Text passage.
──────────────────────────────

Edwards v. United States

Decision Date23 September 1964
Docket NumberNo. 19827,19828.,19827
Citation334 F.2d 360
PartiesAlbert EDWARDS, Appellant, v. UNITED STATES of America, Appellee. S. Frank EDWARDS, Appellant, v. UNITED STATES of America, Appellee.
CourtU.S. Court of Appeals — Fifth Circuit

COPYRIGHT MATERIAL OMITTED

Dick Lee, Sarasota, Fla., for appellant.

Arnold D. Levine, Joe H. Mount, Thomas J. Hanlon, III, Asst. U. S. Attys., Tampa, Fla., for appellee.

Before TUTTLE, Chief Judge, and RIVES, JONES, BROWN, WISDOM, GEWIN and BELL, Circuit Judges.*

RIVES, Circuit Judge.

The defendants, Albert Edwards and S. Frank Edwards, were convicted of violating 26 U.S.C. § 7203 by willfully failing to register for and pay the gambling tax as required by 26 U.S.C. §§ 4411, 4412.1 On appeal, this Court by a majority vote reversed the judgments of conviction for lack of proof that the defendants had knowledge of the law. 321 F.2d 324. The case is now before the Court en banc on a petition for rehearing filed by the United States.2

The crucial questions presented are: (1) Was there sufficient evidence that defendants willfully failed to register for and pay the gambling tax? (2) Was the district court's charge3 that the defendants are presumed to have known the law erroneous? (3) If the charge as given was erroneous, was it such "plain error" as to call for a reversal?4 We answer the first question in the affirmative, the second in the negative but with a slight reservation on the charge as given, and the third in the negative. The result is that we affirm the judgments of conviction.

──────────────────────────────

(Pose landmark coordinates)
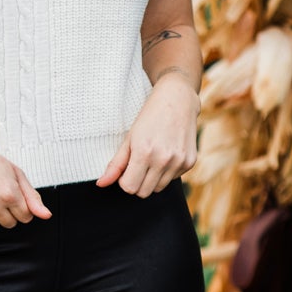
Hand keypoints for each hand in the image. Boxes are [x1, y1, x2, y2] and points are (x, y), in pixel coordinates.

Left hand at [97, 77, 199, 195]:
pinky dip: (167, 172)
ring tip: (153, 157)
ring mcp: (179, 162)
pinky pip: (173, 179)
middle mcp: (163, 159)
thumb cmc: (149, 117)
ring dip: (152, 179)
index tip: (127, 169)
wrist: (177, 99)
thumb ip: (115, 165)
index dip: (125, 181)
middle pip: (144, 192)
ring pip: (158, 189)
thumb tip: (101, 184)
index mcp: (144, 153)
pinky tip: (166, 153)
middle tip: (138, 165)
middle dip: (137, 182)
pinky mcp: (190, 162)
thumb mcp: (129, 139)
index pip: (129, 188)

──────────────────────────────

Exercise goal.
Copy the court opinion in Edwards v. United States word for word, reproducing all of it without changes.

Final answer.
Edwards v. United States

Decision Date23 September 1964
Docket NumberNo. 19827,19828.,19827
Citation334 F.2d 360
PartiesAlbert EDWARDS, Appellant, v. UNITED STATES of America, Appellee. S. Frank EDWARDS, Appellant, v. UNITED STATES of America, Appellee.
CourtU.S. Court of Appeals — Fifth Circuit

COPYRIGHT MATERIAL OMITTED

Dick Lee, Sarasota, Fla., for appellant.

Arnold D. Levine, Joe H. Mount, Thomas J. Hanlon, III, Asst. U. S. Attys., Tampa, Fla., for appellee.

Before TUTTLE, Chief Judge, and RIVES, JONES, BROWN, WISDOM, GEWIN and BELL, Circuit Judges.*

RIVES, Circuit Judge.

The defendants, Albert Edwards and S. Frank Edwards, were convicted of violating 26 U.S.C. § 7203 by willfully failing to register for and pay the gambling tax as required by 26 U.S.C. §§ 4411, 4412.1 On appeal, this Court by a majority vote reversed the judgments of conviction for lack of proof that the defendants had knowledge of the law. 321 F.2d 324. The case is now before the Court en banc on a petition for rehearing filed by the United States.2

The crucial questions presented are: (1) Was there sufficient evidence that defendants willfully failed to register for and pay the gambling tax? (2) Was the district court's charge3 that the defendants are presumed to have known the law erroneous? (3) If the charge as given was erroneous, was it such "plain error" as to call for a reversal?4 We answer the first question in the affirmative, the second in the negative but with a slight reservation on the charge as given, and the third in the negative. The result is that we affirm the judgments of conviction.